Skip to main content
Gravitino is a high-performance, geo-distributed, and federated metadata lake. It manages the metadata directly in different sources, types, and regions. It also provides users with unified metadata access for data and AI assets.

Unified metadata management

Gravitino abstracts the unified metadata models and APIs for different kinds of metadata sources. For example, relational metadata models for tabular data, like Hive, MySQL, PostgreSQL, etc. File metadata model for all the unstructured data, like HDFS, S3, and other formats.

Unified metadata governance

Gravitino also provides a unified metadata governance layer (WIP) to manage the metadata in a unified way, including access control, auditing, discovery and other features.

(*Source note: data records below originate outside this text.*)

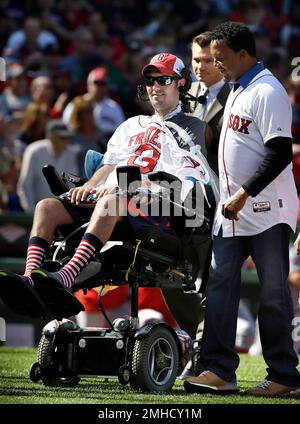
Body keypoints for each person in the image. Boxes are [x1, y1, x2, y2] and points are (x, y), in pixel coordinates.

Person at [0, 53, 216, 322]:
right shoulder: (131, 124)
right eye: (150, 80)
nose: (155, 86)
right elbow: (109, 164)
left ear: (181, 84)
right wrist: (89, 186)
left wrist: (141, 185)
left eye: (164, 80)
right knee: (47, 207)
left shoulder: (194, 127)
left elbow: (191, 177)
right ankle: (31, 278)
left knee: (112, 197)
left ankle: (68, 275)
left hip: (156, 206)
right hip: (114, 197)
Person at [184, 22, 300, 397]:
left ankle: (283, 375)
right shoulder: (237, 87)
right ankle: (219, 370)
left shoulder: (267, 90)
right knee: (219, 290)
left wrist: (244, 194)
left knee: (272, 295)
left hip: (265, 210)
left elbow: (280, 153)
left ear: (243, 55)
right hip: (232, 213)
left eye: (221, 58)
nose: (217, 65)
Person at [188, 31, 230, 174]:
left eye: (208, 60)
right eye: (197, 60)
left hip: (223, 182)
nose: (200, 67)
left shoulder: (237, 95)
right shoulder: (181, 93)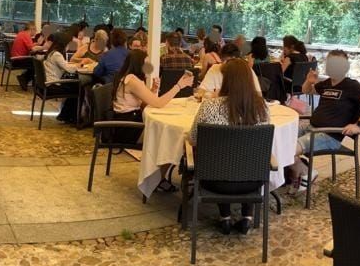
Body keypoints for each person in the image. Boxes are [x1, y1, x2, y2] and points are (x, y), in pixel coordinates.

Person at [189, 58, 271, 235]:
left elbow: (194, 139)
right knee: (247, 154)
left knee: (221, 155)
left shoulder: (210, 106)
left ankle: (225, 216)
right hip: (253, 180)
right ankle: (247, 217)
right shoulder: (262, 108)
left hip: (214, 180)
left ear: (225, 79)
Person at [289, 50, 360, 191]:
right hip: (311, 127)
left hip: (329, 135)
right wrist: (309, 81)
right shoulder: (326, 84)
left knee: (288, 149)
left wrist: (359, 125)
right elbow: (307, 91)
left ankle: (307, 172)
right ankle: (298, 169)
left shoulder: (351, 86)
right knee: (279, 140)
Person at [113, 50, 195, 182]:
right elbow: (158, 103)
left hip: (129, 122)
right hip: (127, 128)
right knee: (169, 139)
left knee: (168, 137)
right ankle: (156, 179)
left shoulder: (130, 78)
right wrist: (179, 86)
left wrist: (153, 91)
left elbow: (143, 103)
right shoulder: (133, 81)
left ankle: (158, 178)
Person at [42, 33, 79, 123]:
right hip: (53, 85)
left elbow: (64, 65)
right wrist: (80, 65)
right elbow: (69, 70)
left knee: (74, 87)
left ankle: (65, 115)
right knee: (77, 89)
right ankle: (71, 117)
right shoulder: (57, 55)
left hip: (47, 84)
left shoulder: (51, 52)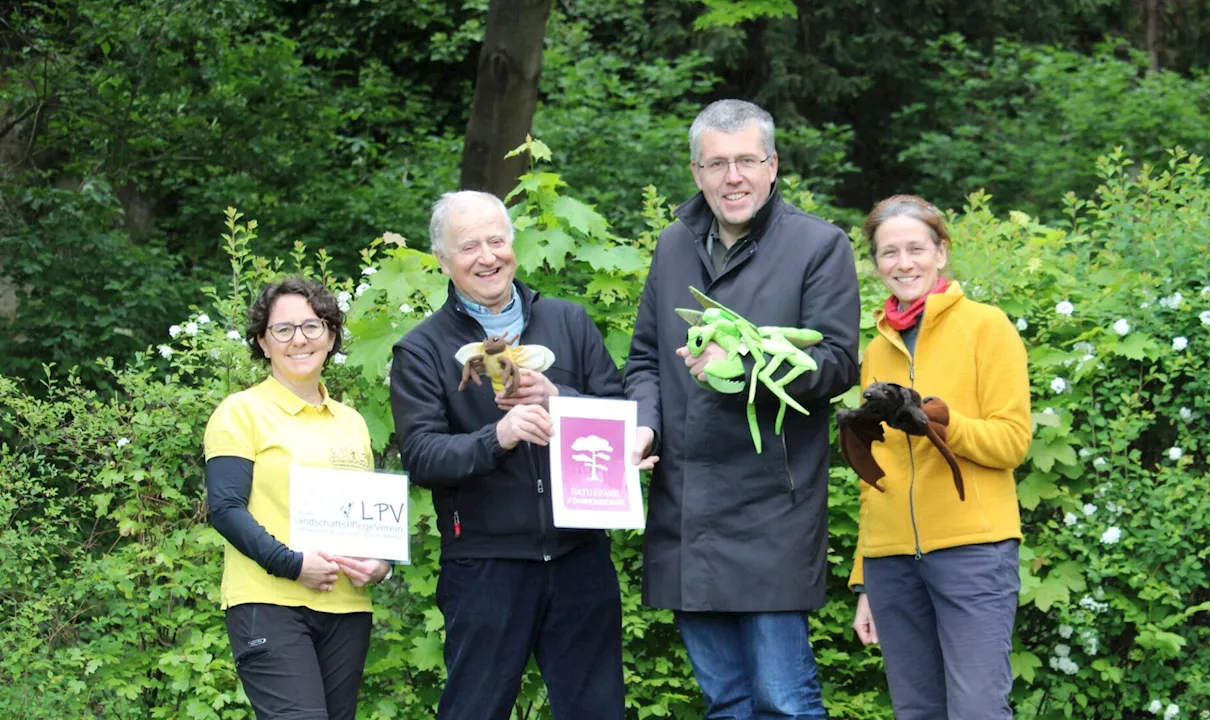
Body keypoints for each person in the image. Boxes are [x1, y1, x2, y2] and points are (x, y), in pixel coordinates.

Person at [624, 99, 861, 719]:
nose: (734, 177)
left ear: (773, 166)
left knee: (784, 701)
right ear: (697, 172)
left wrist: (747, 370)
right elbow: (646, 358)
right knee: (724, 701)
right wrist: (644, 424)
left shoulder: (819, 245)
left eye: (747, 161)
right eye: (718, 163)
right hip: (687, 505)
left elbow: (837, 362)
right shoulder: (673, 245)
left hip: (772, 510)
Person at [388, 190, 626, 720]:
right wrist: (500, 436)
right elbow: (423, 457)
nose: (487, 256)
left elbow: (620, 412)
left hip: (579, 556)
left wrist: (561, 401)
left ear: (513, 245)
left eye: (497, 240)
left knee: (598, 711)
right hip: (484, 565)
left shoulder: (568, 322)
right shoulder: (422, 350)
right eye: (469, 246)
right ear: (443, 261)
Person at [845, 195, 1031, 719]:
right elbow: (872, 473)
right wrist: (865, 577)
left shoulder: (986, 326)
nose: (903, 263)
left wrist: (941, 421)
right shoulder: (876, 349)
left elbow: (1012, 441)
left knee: (976, 710)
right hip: (892, 564)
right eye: (888, 253)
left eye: (915, 249)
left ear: (941, 252)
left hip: (973, 552)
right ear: (875, 263)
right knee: (916, 710)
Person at [203, 277, 392, 720]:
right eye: (282, 330)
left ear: (330, 336)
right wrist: (293, 564)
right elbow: (226, 510)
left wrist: (381, 564)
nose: (299, 339)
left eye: (311, 326)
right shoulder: (239, 412)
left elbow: (368, 516)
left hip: (347, 608)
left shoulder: (352, 423)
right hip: (269, 605)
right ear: (263, 343)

Direct metadata management

Unlike traditional metadata management systems, which need to collect the metadata actively or passively from underlying systems, Gravitino manages these systems directly. It provides a set of connectors to connect to different metadata sources. The changes in Gravitino directly reflect in the underlying systems, and vice versa.

Geo-distribution support

Gravitino supports geo-distribution deployment, which means different instances of Gravitino can deploy in different regions or clouds, and they can connect to get the metadata from each other. With this, users can get a global view of metadata across the regions or clouds.

Multi-engine support

Gravitino supports different query engines to access the metadata. Currently, it supports Trino, users can use Trino to query the metadata and data without needing to change the existing SQL dialects. Other query engine support is on the roadmap, including Apache Spark, Apache Flink and others.

AI asset management (WIP)

The goal of Gravitino is to unify the data management in both data and AI assets. The support of AI assets like models, features, and others are under development.